■ **Required work**
Give the number of lines in the listing below that contain the string "Cleans", matching case exactly. Reply with the number alone.

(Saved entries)

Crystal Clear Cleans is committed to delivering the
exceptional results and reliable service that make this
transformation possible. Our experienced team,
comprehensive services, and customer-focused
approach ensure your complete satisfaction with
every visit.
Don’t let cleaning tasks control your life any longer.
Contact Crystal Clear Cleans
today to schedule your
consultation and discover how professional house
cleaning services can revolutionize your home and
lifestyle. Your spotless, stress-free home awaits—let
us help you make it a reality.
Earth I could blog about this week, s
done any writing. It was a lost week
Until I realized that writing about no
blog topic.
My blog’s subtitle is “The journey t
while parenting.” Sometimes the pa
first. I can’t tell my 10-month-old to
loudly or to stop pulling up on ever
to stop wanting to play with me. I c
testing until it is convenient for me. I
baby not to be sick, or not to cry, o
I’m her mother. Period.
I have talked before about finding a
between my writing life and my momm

■ **Answer for the task**
2